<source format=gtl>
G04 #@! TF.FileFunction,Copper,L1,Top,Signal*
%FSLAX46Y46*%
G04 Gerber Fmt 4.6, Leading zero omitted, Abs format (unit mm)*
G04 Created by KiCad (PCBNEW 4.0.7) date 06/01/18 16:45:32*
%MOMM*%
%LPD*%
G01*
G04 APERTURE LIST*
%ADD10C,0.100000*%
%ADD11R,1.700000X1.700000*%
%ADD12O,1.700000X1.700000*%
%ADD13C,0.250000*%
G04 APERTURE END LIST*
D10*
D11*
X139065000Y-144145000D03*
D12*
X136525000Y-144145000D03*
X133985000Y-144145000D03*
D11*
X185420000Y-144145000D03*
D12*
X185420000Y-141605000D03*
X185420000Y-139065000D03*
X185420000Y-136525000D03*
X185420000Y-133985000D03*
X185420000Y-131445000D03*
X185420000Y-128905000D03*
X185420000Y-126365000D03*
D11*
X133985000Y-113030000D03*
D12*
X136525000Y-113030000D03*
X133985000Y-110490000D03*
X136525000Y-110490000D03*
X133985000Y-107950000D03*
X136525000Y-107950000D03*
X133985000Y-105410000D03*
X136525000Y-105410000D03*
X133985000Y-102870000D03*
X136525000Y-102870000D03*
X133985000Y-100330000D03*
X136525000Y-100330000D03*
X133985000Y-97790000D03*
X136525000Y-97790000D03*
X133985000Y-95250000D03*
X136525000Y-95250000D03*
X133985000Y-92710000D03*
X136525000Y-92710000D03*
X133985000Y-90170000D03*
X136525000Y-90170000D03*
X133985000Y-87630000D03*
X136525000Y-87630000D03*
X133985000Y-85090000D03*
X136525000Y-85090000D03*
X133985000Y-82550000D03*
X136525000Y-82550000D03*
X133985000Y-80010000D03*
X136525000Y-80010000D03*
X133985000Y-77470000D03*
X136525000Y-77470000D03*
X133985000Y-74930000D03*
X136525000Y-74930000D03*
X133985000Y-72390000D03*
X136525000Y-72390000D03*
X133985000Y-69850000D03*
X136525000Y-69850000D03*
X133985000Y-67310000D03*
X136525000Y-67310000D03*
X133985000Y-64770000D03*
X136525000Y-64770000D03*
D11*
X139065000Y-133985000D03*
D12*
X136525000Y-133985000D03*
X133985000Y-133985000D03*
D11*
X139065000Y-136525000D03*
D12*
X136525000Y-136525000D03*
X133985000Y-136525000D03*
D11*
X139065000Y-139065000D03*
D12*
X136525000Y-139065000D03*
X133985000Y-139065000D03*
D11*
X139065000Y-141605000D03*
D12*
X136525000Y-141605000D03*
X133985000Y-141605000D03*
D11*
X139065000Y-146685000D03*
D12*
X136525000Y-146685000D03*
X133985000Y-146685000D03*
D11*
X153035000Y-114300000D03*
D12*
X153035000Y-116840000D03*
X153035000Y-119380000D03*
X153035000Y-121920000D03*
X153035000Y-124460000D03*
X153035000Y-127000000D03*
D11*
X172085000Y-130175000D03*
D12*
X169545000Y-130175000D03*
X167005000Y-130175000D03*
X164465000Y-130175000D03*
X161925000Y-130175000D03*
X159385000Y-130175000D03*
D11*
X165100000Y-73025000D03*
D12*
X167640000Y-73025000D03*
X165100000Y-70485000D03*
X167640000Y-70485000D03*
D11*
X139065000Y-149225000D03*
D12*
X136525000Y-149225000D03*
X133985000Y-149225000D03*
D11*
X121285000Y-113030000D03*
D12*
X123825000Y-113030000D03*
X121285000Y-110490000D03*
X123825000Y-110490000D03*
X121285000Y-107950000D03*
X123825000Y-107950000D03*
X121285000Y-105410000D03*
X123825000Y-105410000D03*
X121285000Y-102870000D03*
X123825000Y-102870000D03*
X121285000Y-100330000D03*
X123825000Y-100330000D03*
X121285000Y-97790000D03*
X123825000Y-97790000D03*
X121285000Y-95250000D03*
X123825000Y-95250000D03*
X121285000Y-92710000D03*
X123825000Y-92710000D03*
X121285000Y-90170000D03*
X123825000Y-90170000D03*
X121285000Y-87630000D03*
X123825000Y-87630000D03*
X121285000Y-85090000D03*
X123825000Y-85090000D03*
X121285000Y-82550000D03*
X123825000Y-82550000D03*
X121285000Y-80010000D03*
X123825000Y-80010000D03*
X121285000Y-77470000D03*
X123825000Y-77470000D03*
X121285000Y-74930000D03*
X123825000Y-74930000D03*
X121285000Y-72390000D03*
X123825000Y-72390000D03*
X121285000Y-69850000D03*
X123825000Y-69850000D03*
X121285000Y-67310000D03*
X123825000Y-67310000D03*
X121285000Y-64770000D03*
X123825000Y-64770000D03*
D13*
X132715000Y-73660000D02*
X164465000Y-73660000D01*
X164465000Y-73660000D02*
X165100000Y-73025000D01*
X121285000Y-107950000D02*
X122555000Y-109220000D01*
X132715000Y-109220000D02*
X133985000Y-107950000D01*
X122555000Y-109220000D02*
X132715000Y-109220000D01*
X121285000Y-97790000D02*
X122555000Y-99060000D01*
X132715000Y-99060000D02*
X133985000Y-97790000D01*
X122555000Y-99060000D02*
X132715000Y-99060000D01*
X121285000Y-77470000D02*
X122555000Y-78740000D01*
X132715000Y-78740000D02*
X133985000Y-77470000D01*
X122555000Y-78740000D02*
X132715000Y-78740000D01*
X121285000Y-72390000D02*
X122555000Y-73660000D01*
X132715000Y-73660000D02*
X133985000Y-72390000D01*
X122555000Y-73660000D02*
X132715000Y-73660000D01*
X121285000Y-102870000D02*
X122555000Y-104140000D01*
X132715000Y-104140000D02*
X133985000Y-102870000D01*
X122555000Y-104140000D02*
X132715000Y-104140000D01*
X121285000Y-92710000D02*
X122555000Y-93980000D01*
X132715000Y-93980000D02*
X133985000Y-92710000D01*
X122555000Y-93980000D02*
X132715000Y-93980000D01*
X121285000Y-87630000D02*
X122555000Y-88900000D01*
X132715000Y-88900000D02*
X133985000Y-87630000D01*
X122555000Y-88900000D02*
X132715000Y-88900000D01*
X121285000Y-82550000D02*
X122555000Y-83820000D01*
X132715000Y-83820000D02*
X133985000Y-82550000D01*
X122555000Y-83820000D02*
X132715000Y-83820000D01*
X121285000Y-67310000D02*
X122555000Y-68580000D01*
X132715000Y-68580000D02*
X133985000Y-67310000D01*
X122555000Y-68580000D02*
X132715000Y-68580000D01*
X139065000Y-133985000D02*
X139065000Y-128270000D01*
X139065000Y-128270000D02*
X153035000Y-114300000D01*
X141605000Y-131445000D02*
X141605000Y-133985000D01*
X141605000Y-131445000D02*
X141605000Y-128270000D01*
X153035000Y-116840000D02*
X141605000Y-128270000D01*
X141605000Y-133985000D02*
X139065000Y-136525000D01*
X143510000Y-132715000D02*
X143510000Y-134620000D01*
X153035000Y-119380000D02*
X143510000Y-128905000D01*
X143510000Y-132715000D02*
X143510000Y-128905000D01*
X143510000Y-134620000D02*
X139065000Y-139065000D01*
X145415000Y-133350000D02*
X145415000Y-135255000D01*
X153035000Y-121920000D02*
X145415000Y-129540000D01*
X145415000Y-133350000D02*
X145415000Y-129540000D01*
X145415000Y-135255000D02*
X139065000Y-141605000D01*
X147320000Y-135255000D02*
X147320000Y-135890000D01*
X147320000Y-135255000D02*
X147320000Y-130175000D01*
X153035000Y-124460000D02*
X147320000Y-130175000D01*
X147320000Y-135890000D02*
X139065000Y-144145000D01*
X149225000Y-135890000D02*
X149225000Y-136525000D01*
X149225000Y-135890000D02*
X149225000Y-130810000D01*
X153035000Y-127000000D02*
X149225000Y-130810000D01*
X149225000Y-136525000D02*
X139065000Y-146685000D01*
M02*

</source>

########################################

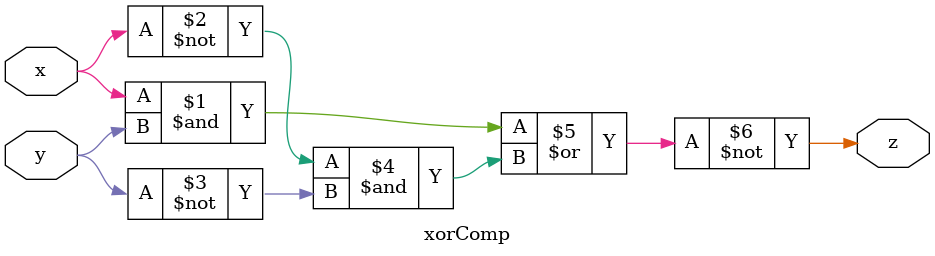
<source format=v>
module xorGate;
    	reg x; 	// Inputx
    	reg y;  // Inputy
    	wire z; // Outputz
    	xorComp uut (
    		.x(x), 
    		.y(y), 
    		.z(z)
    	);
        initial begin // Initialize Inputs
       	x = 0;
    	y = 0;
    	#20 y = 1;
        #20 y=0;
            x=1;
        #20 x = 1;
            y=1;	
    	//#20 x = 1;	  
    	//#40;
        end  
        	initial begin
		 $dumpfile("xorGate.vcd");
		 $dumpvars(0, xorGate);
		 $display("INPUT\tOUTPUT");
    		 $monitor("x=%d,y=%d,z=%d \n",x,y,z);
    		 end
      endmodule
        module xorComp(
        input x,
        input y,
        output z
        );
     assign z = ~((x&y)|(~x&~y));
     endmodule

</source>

########################################

Reproduce exactly, and only, the part of the listing above that begins at the line with "X121285000Y-102870000D02*" and goes on through the line with "X141605000Y-133985000D01*".

X121285000Y-102870000D02*
X122555000Y-104140000D01*
X132715000Y-104140000D02*
X133985000Y-102870000D01*
X122555000Y-104140000D02*
X132715000Y-104140000D01*
X121285000Y-92710000D02*
X122555000Y-93980000D01*
X132715000Y-93980000D02*
X133985000Y-92710000D01*
X122555000Y-93980000D02*
X132715000Y-93980000D01*
X121285000Y-87630000D02*
X122555000Y-88900000D01*
X132715000Y-88900000D02*
X133985000Y-87630000D01*
X122555000Y-88900000D02*
X132715000Y-88900000D01*
X121285000Y-82550000D02*
X122555000Y-83820000D01*
X132715000Y-83820000D02*
X133985000Y-82550000D01*
X122555000Y-83820000D02*
X132715000Y-83820000D01*
X121285000Y-67310000D02*
X122555000Y-68580000D01*
X132715000Y-68580000D02*
X133985000Y-67310000D01*
X122555000Y-68580000D02*
X132715000Y-68580000D01*
X139065000Y-133985000D02*
X139065000Y-128270000D01*
X139065000Y-128270000D02*
X153035000Y-114300000D01*
X141605000Y-131445000D02*
X141605000Y-133985000D01*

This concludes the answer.